Opened 22 months ago

Closed 21 months ago

Last modified 18 months ago

#1719 closed help (fixed)

Error with CRUN, NEMO restart dump no consistent with the UM .xhist file

Reported by: dilshadshawki Owned by: annette
Priority: normal Component: UM Model
Keywords: NEMO, restart dump, CRUN, Cc:
Platform: MONSooN UM Version: 8.2

Description

Hello Helpdesk,

I have been trying to run a job xlzcg and I have managed to run an NRUN with the output being created successfully. But then when I attempt to run a CRUN I get the following message in the .leave file:

/home/dshawk/otuput/xlzcg000.xlzcg.d15308.t145403.leave
ERROR: The latest NEMO restart dump does not seem to be
       consistent with the UM .xhist file
       This suggests an untidy model failure but you
       may be able to retrieve the run by copying the
       backup dump and xhist files to original location
       and restarting with the appropriate NEMO dump

There is also a .comp.leave which shouldn't have been produced since with the CRUN I am not compiling anymore?

/home/dshawk/output/xlzcg000.xlzcg.d15308.t145403.comp.leave

Earlier, I tried to run this job using the restart dumps produced by the run in the projects folder: /projects/ukca-imp/dshawk/xlzcg

However it produces ice restart files which begin from 02 (February) even though the ice restart dump I used begins in 09 (September). This may have something to do with needing to reset using modify_CICE_header but this does not exist anymore since moving to the new Cray system and instead use the following fix as instructed from ticket #1667

UM: fcm:um-br/jwalton/vn8.2_NEMOCICE_restart_fixes_UKMO
CICE: fcm:cice-br/dev/jwalton/vn4.1m1_restart_date_fix_UKMO

Thought this may be a side issue. In any case I tried to rerun with the restart dumps produced by the run:
/home/dshawk/startdumps/xlzcg/
xlzcga.da21011201_00
xlzcgo_21011201_restart_0000.nc
anqdhi.restart.1999-12-01-00000

I use a different a CICE restart dump (not produced by the run) in order to maintain the same month (12) but then this gave me a different error, so I thought I better not mess things up too much and just try to rerun everything from scratch with new start dumps:
/home/dshawk/startdumps/xlzcg/
xkhqaa.da23000901_00
xkhqao_23000901_restart.nc
xkhqai.restart.2300-09-01-00000

but once again I have returned to the same problem in the .leave shown above.
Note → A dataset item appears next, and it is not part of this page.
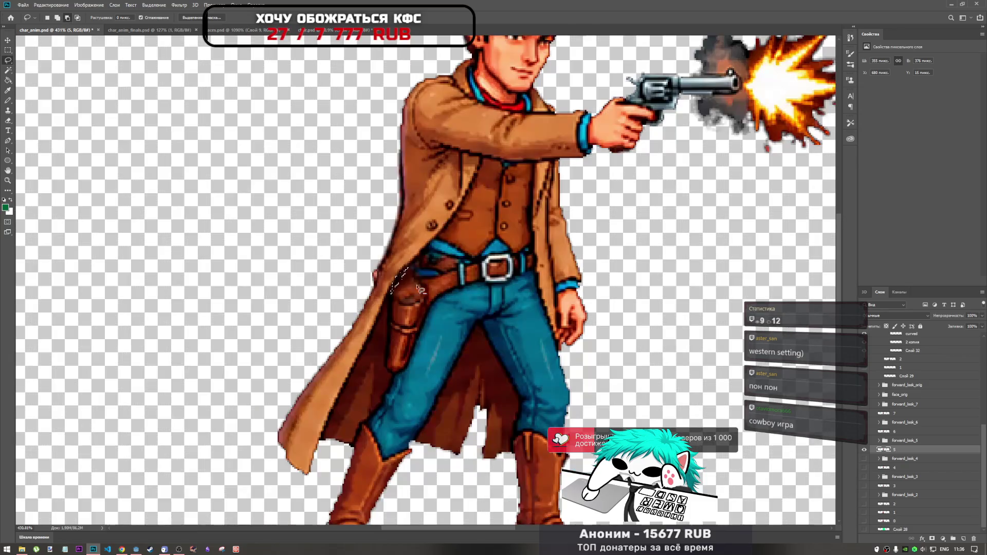
{"action": "scroll", "coordinate": [377, 279], "scroll_direction": "down", "scroll_amount": 2}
Your help would be very much appreciated.

Cheers,
Dill

Change History (14)

comment:1 Changed 22 months ago by annette

  • Owner changed from um_support to annette
  • Status changed from new to assigned

Hi Dill,

The directory: /projects/ukca-imp/dshawk/xlzcg does not exist on XCM anymore. Have you moved this elsewhere? As you've found the information in the leave file is pretty minimal so I can't tell what's going on without looking at the job output and namelists. It also looks like you have edited the UMUI job since submitting.

As for the compile-CRUN issue, if you look in the comp.leave file it is only trying to build the UM scripts, which it will allow you to do with a CRUN. To switch off the script build, go to Compile and Run Options → UM Scripts Build and deselect "Enable build of UM scripts".

As far as I know, the branches I mentioned in #1667 should work. I haven't tested them myself but they are being used in other coupled jobs. If you are having trouble with this, use a separate UMUI job, and point me to the leave files so that I can see exactly what is going on.

Best regards,
Annette

comment:2 Changed 22 months ago by dilshadshawki

Hi Annette,

Please allow me to clarify the issue:

First of all, it is very strange that the xlczg folder didn't exist!

What I did was run the job, it does the NRUN fine, and that's how I know the branches to replace the modify_CICE_header don't cause any initial problems. But the model outputs CICE startdumps from January (as if the original restartdump was from December) but it should be outputting startdumps from October (since the original restartdump was actually from September).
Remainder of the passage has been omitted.